Start of Material supplied

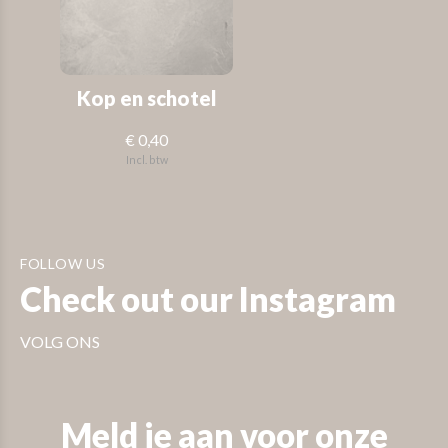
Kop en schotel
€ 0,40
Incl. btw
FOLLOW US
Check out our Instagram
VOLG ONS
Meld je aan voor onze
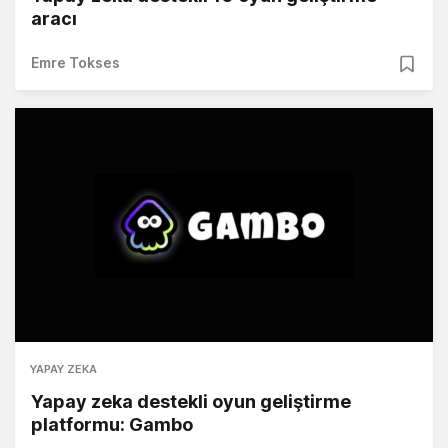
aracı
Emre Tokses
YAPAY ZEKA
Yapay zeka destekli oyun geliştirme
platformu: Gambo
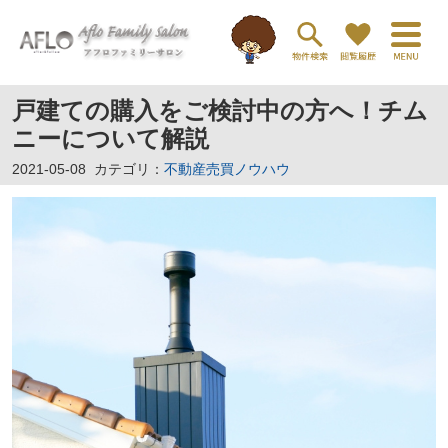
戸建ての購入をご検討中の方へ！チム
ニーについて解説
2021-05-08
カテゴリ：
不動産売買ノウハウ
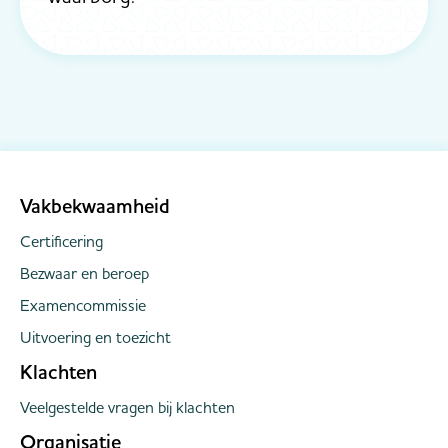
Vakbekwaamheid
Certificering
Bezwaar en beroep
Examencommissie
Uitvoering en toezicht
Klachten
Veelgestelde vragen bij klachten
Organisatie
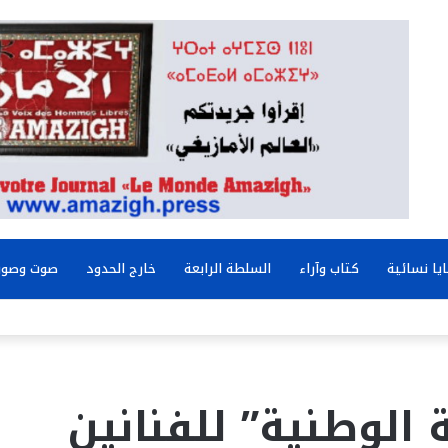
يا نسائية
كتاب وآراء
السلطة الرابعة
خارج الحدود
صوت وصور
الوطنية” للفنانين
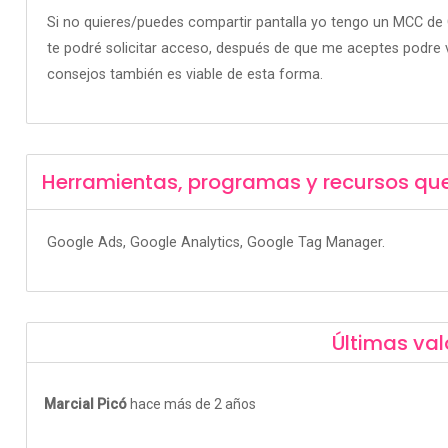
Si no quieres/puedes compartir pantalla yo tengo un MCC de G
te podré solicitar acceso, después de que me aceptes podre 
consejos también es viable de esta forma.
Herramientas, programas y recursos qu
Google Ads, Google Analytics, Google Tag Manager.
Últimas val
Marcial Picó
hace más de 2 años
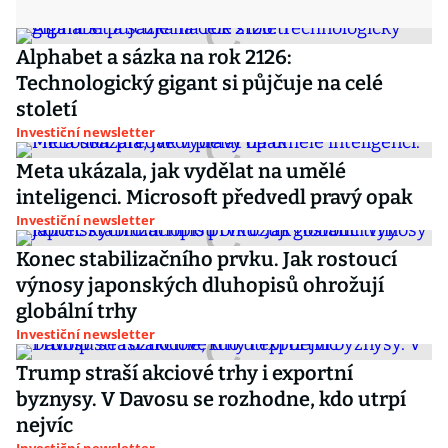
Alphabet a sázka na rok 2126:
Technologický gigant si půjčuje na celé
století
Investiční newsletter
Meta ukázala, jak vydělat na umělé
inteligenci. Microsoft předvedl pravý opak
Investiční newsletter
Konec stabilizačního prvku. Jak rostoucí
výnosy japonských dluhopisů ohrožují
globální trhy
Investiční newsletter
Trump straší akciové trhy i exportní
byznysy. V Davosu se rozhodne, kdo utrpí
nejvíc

End of Material supplied
Start of Material supplied

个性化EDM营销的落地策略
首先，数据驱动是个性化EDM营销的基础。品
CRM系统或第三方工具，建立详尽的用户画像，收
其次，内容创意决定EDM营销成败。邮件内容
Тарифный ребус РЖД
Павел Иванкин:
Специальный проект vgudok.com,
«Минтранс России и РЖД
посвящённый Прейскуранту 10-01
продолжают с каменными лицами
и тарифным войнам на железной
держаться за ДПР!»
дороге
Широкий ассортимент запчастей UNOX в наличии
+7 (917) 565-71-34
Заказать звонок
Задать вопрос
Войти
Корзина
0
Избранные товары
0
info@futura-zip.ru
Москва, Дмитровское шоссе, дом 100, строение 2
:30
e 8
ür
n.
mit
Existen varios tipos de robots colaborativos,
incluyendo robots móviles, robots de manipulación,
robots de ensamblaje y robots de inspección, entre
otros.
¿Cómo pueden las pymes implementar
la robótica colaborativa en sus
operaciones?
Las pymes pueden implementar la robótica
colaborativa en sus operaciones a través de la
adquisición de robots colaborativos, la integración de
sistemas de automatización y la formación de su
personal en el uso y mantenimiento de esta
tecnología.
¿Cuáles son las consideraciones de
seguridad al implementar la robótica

End of Material supplied

» **The task**:
Look above for the line with "Kop en schotel" and the line with "byznysy. V Davosu se rozhodne, kdo utrpí", then restate exactly those two lines and all lines between them, with no pictures.

» **Response below**:
Kop en schotel
€ 0,40
Incl. btw
FOLLOW US
Check out our Instagram
VOLG ONS
Meld je aan voor onze
aracı
Emre Tokses
YAPAY ZEKA
Yapay zeka destekli oyun geliştirme
platformu: Gambo
戸建ての購入をご検討中の方へ！チム
ニーについて解説
2021-05-08
カテゴリ：
不動産売買ノウハウ
Vakbekwaamheid
Certificering
Bezwaar en beroep
Examencommissie
Uitvoering en toezicht
Klachten
Veelgestelde vragen bij klachten
Organisatie
يا نسائية
كتاب وآراء
السلطة الرابعة
خارج الحدود
صوت وصور
الوطنية” للفنانين
Si no quieres/puedes compartir pantalla yo tengo un MCC de G
te podré solicitar acceso, después de que me aceptes podre 
consejos también es viable de esta forma.
Herramientas, programas y recursos qu
Google Ads, Google Analytics, Google Tag Manager.
Últimas val
Marcial Picó
hace más de 2 años
Alphabet a sázka na rok 2126:
Technologický gigant si půjčuje na celé
století
Investiční newsletter
Meta ukázala, jak vydělat na umělé
inteligenci. Microsoft předvedl pravý opak
Investiční newsletter
Konec stabilizačního prvku. Jak rostoucí
výnosy japonských dluhopisů ohrožují
globální trhy
Investiční newsletter
Trump straší akciové trhy i exportní
byznysy. V Davosu se rozhodne, kdo utrpí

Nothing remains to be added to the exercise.